At the height of the tempest the funeral of Persis was held. Almost nobody attended it, and the few that did were rather drawn by curiosity than respect. Those who knew Persis well were afraid to be seen in the company even of her body. They were busy denying their earlier intimacy or telling how they had foreseen this disaster. She went in lonely state to join the silent throng in the cemetery, and she knew no more of the storm that raged about her than the world knew of the one high achievement of her soul. She was like some little brilliant bird of paradise flung to the ground by a lightning stroke. The storm roared on, the ferocity of the newspaper attacks increased with every extra. The fact that a theory was hinted in an early edition was taken as proof enough for a positive statement in a later. Finally there were demands for the arrest of the husband.

The district-attorney was busy, however, on an Augean task—the cleaning out of the police stable. He delayed or forbore to take up the Enslee matter. He was accordingly attacked as a toady to the rich. This stung him to an investigation.

And at last the police entered into the affair. Enslee was sent for and cross-questioned by commissioners. He was at bay, and he revealed unexpected gifts of evasion. Willie's lawyers stood by him. They were high-priced men, and they earned whatever he paid them. They succeeded in fighting off an indictment.

But even now Hallard and his cronies would not let him rest above ground or Persis beneath. Conflicting bits of Enslee's testimony were published in parallel columns, and his explanation that Persis, in her final rage, had seized the knife from his hand and stabbed herself was declared impossible and unconvincing. Her dying statement, as sworn to by Crofts, stood, however, as the one strong shelter over Enslee's head.

The skeptics insisted that Crofts, being deaf, had heard wrong or been bribed to perjury. None of them dreamed that Persis could have devised that snow-white lie as her atonement to the man she had betrayed. Hallard was obsessed with an idea that if Persis' body were exhumed it would be shown that she could not have dealt the fatal wound with her own hand. He had once organized a campaign against a decision of the court sentencing a valet to the penitentiary, and kept it up until the prison gates were opened and the man gained an opportunity to tell his story anew. He was found guilty again and sent back to his cell; but the despotic power of the press was demonstrated. If Hallard could open the penitentiary, why not the grave in which a corpus delicti had been hastily hidden?

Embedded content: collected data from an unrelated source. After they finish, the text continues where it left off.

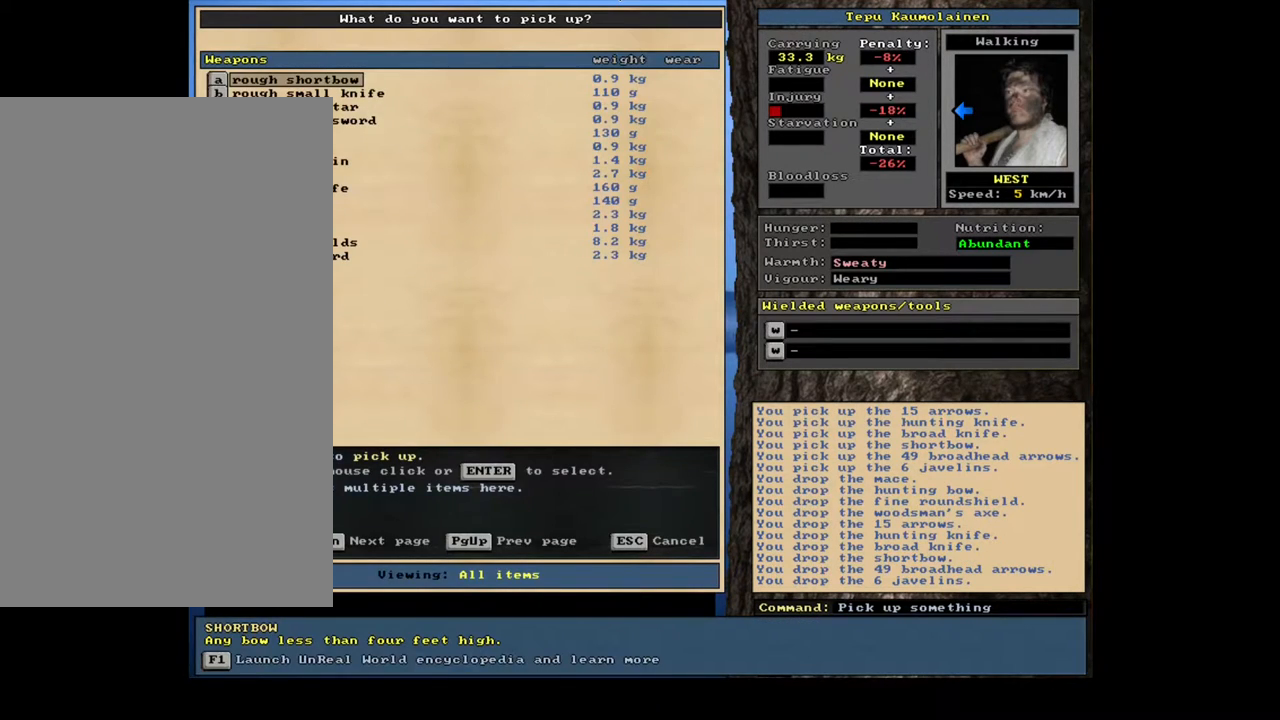
{"keys": ["down"], "mouse": [], "events": [[50, "down", "down"], [133, "down", "up"], [283, "down", "down"], [350, "down", "up"], [450, "down", "down"]]}
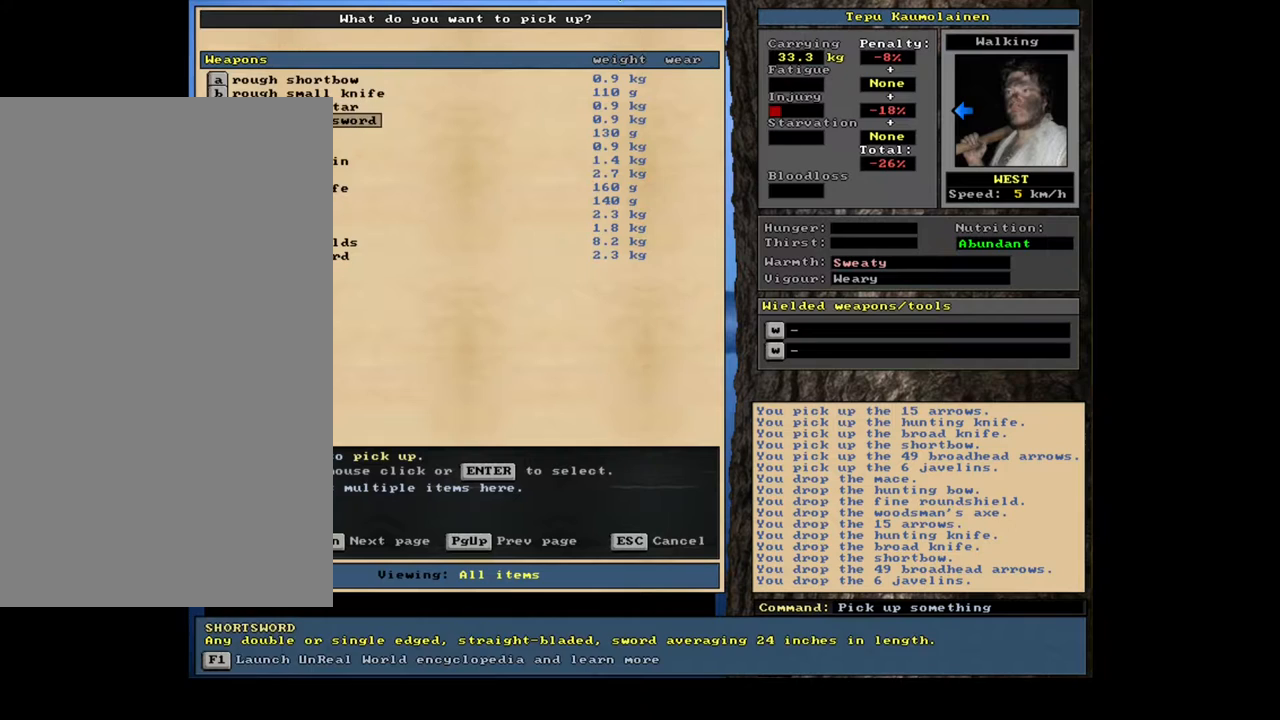
{"keys": ["down"], "mouse": [], "events": [[50, "down", "up"], [183, "down", "down"], [283, "down", "up"], [467, "down", "down"]]}
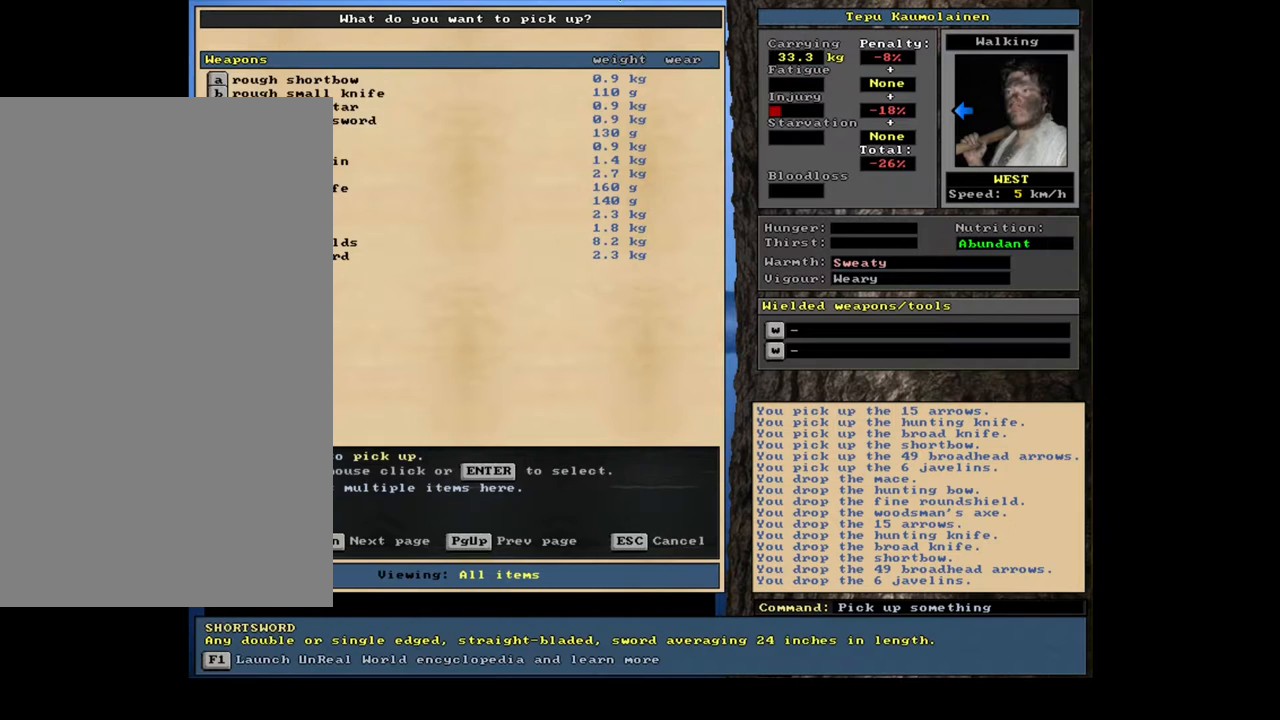
{"keys": ["down"], "mouse": [], "events": [[67, "down", "up"], [467, "down", "down"]]}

With every weapon in the vast armory of newspaperdom Hallard waged his battle. The political ambition of the district-attorney finally yielded to the coercion. An order was obtained from the court commanding the officials of the cemetery to unseal the tomb where Persis' body had been stored until the great monument Enslee had commissioned could be made ready to weigh her down irretrievably.

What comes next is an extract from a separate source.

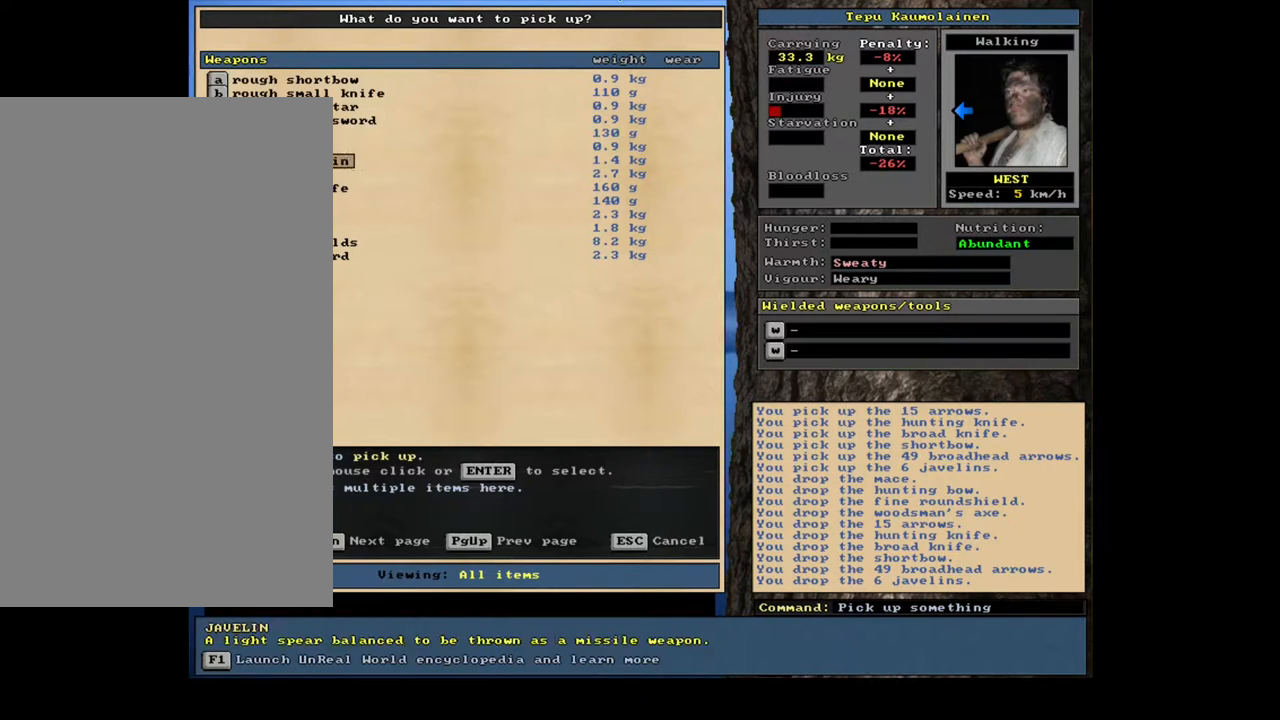
{"keys": ["up"], "mouse": [], "events": [[50, "down", "up"], [467, "up", "down"]]}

Forbes, having regained his courage in his absence in the wilderness, was seized with a mad desire to gaze upon his beloved's face once more and to whisper to her a prayer that she forgive him for abandoning her in her desolation and her peril. Ten Eyck used every plea to dissuade him; but, failing, determined to go with him.

Permission to be present at the exhumation was secured with little difficulty, and the two men joined the group of court officials and the six experts who were to decide from examination whether or not Persis could have inflicted the fatal wound upon herself.